A l'issue d'un débat passionné de près de cinq heures, le texte a été voté par 163 voix contre 114 et 40 abstentions. Il a toutefois peu de chances d'être voté par l'Assemblée nationale, dominée par la majorité présidentielle.

L'examen de ce texte controversé a été maintenu malgré les appels à gauche et dans la majorité à y renoncer, dans un climat tendu au lendemain de l'attaque contre une mosquée à Bayonne, qui a fait deux blessés graves.

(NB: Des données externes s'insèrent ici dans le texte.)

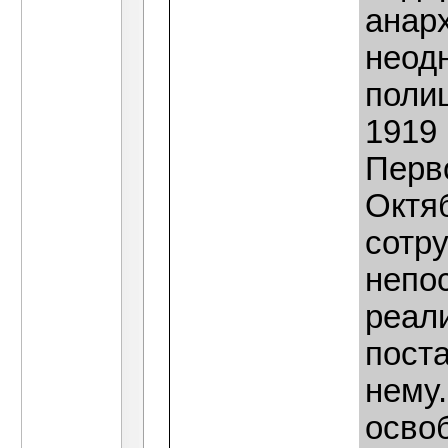
анар
неод
поли
1919
Перво
Октя
сотру
непо
реал
пост
нему.
осво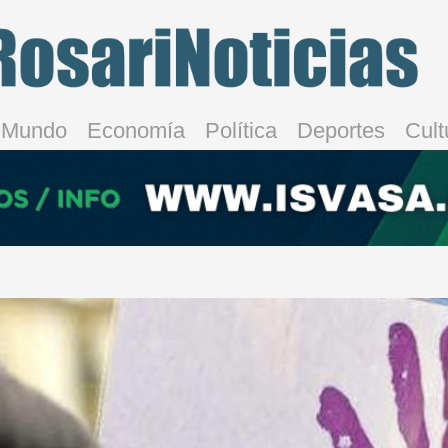
Mundo
Economía
Política
Deportes
Cult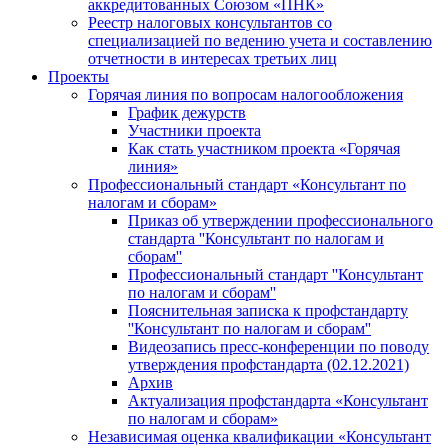
аккредитованных Союзом «ПНК»
Реестр налоговых консультантов со
специализацией по ведению учета и составлению
отчетности в интересах третьих лиц
Проекты
Горячая линия по вопросам налогообложения
График дежурств
Участники проекта
Как стать участником проекта «Горячая
линия»
Профессиональный стандарт «Консультант по
налогам и сборам»
Приказ об утверждении профессионального
стандарта ''Консультант по налогам и
сборам''
Профессиональный стандарт ''Консультант
по налогам и сборам''
Пояснительная записка к профстандарту
''Консультант по налогам и сборам''
Видеозапись пресс-конференции по поводу
утверждения профстандарта (02.12.2021)
Архив
Актуализация профстандарта «Консультант
по налогам и сборам»
Независимая оценка квалификации «Консультант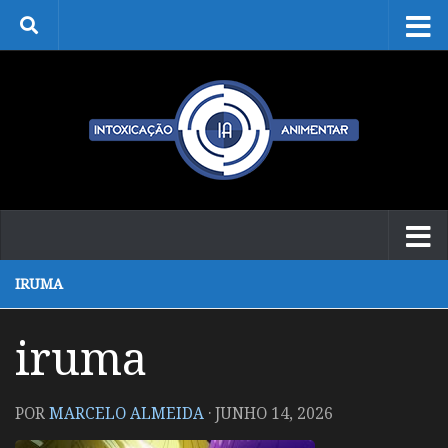
Skip to content
IRUMA
iruma
POR
MARCELO ALMEIDA
·
JUNHO 14, 2026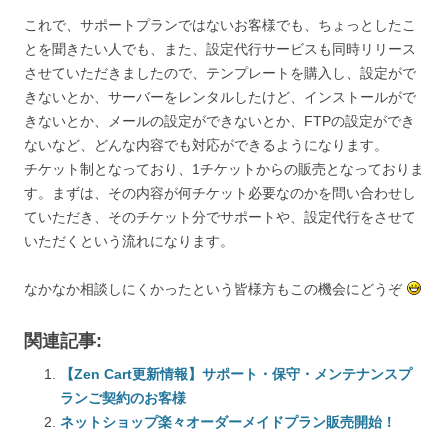
これで、サポートプランではないお客様でも、ちょっとしたこ
とを聞きたい人でも、また、設定代行サービスも同時リリース
させていただきましたので、テンプレートを購入し、設定がで
きないとか、サーバーをレンタルしたけど、インストールがで
きないとか、メールの設定ができないとか、FTPの設定ができ
ないなど、どんな内容でも対応ができるようになります。
チケット制となっており、1チケットからの販売となっておりま
す。まずは、その内容が何チケット必要なのかを問い合わせし
ていただき、そのチケット分でサポートや、設定代行をさせて
いただくという流れになります。
なかなか相談しにくかったという皆様方もこの機会にどうぞ
関連記事:
【Zen Cart更新情報】サポート・保守・メンテナンスプ
ランご契約のお客様
ネットショップ楽々オーダーメイドプラン販売開始！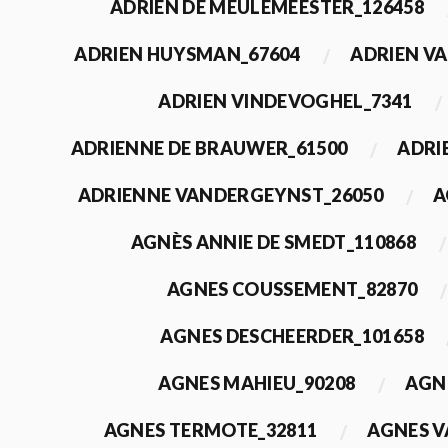
ADRIEN DE MEULEMEESTER_126458
ADRIEN HUYSMAN_67604
ADRIEN VA
ADRIEN VINDEVOGHEL_7341
ADRIENNE DE BRAUWER_61500
ADRI
ADRIENNE VANDERGEYNST_26050
A
AGNÈS ANNIE DE SMEDT_110868
AGNES COUSSEMENT_82870
AGNES DESCHEERDER_101658
AGNES MAHIEU_90208
AGN
AGNES TERMOTE_32811
AGNES V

La sénatrice (ex-PS) des Bouches-du-Rhône Samia Ghali a dénoncé un texte qui "stigmatise". Elle a accueilli le même jour au Sénat une trentaine de femmes et enfants des quartiers populaires de Marseille, dont certaines mères voilées.

Le sujet a été relancé par un élu du RN prenant à partie une femme voilée lors d'une réunion publique. La droite ne cesse de presser Emmanuel Macron de s'exprimer sur la laïcité.

- "Sorcières d'Halloween" -

Devant le Sénat, le ministre de l’Éducation Jean-Michel Blanquer a d'emblée réaffirmé son opposition à la proposition de loi, mais s'est engagé à être "en soutien des directeurs d'établissements dans les mesures qu'ils souhaitent prendre pour lutter contre le prosélytisme".

"En allant au-delà du nécessaire, une loi serait contre-productive parce qu'elle enverrait un message brouillé aux familles" qu'il faut "rapprocher" de l'école. Le ministre a également défendu son combat pour la laïcité, mais aussi contre le communautarisme et contre la radicalisation.

Le texte vise à modifier le code de l'éducation pour étendre "aux personnes qui participent, y compris lors des sorties scolaires, aux activités liées à l'enseignement dans ou en dehors des établissements" l'interdiction des signes religieux ostensibles posée par la loi de 2004.

Le rapporteur Max Brisson (LR) a jugé "important que les débats se concentrent sur l'école et elle seule".

Les très nombreuses interventions se sont déroulées dans un climat relativement serein, hormis quelques saillies du sénateur non-inscrit Jean-Louis Masson, qui a notamment comparé les accompagnatrices voilées aux "sorcières d'Halloween".

Pour les auteurs de la proposition de loi, il s'agit de combler "un vide juridique" afin d'éviter de laisser aux chefs d'établissements la responsabilité de trancher.

"La loi doit être claire, la loi ne peut pas être dans le +en même temps+", a appuyé le patron des sénateurs Les Républicains Bruno Retailleau.

- "Amalgames simplificateurs" -

Toute la question est de savoir si la sortie scolaire est bien un "temps éducatif" et si les parents accompagnateurs doivent être considérés comme des "collaborateurs bénévoles" et donc soumis aux mêmes obligations de neutralité que les enseignants. La droite a défendu cette position, contestée à gauche.

Dans la majorité sénatoriale, Laurent Lafon (centriste) a mis en garde contre "le contexte dans lequel elle intervient, où les amalgames simplificateurs prennent le pas sur les discours raisonnés".

"Ce n'est pas parce que quelques-uns hystérisent le sujet qu'il ne faut pas le traiter", a rétorqué Jérôme Bascher (LR).

Les opposants à l'interdiction ont élargi le débat à ses conséquences: "Elle pourrait éloigner certains enfants de l'école publique" (Antoine Karam, LREM), elle couperait "le seul lien de socialisation pour ces femmes" (Colette Mélot, Indépendants).

Ce débat "est du pain béni pour les islamistes", a lancé Laurence Rossignol (PS) et le texte "nourrit la suspicion" contre certains citoyens, a renchéri Pierre Ouzoulias (CRCE à majorité communiste).

"Les prédateurs qui rejettent notre modèle républicain peuvent se réjouir de l’émergence d'une société de prohibition, d'interdiction, d'exclusion", a renchéri le président du groupe PS Patrick Kanner, tandis que David Assouline pointait "une montée du racisme antimusulman", en dénonçant avec virulence le discours du polémiste Eric Zemmour.

Trois sénateurs LR ont voté contre le texte et 10 autres se sont abstenus. Au PS, 15 élus n'ont pas pris part au vote, la majorité votant contre, comme l'ensemble des groupes CRCE et LREM. Les centristes, comme le RDSE à majorité radicale et les Indépendants, se sont partagés.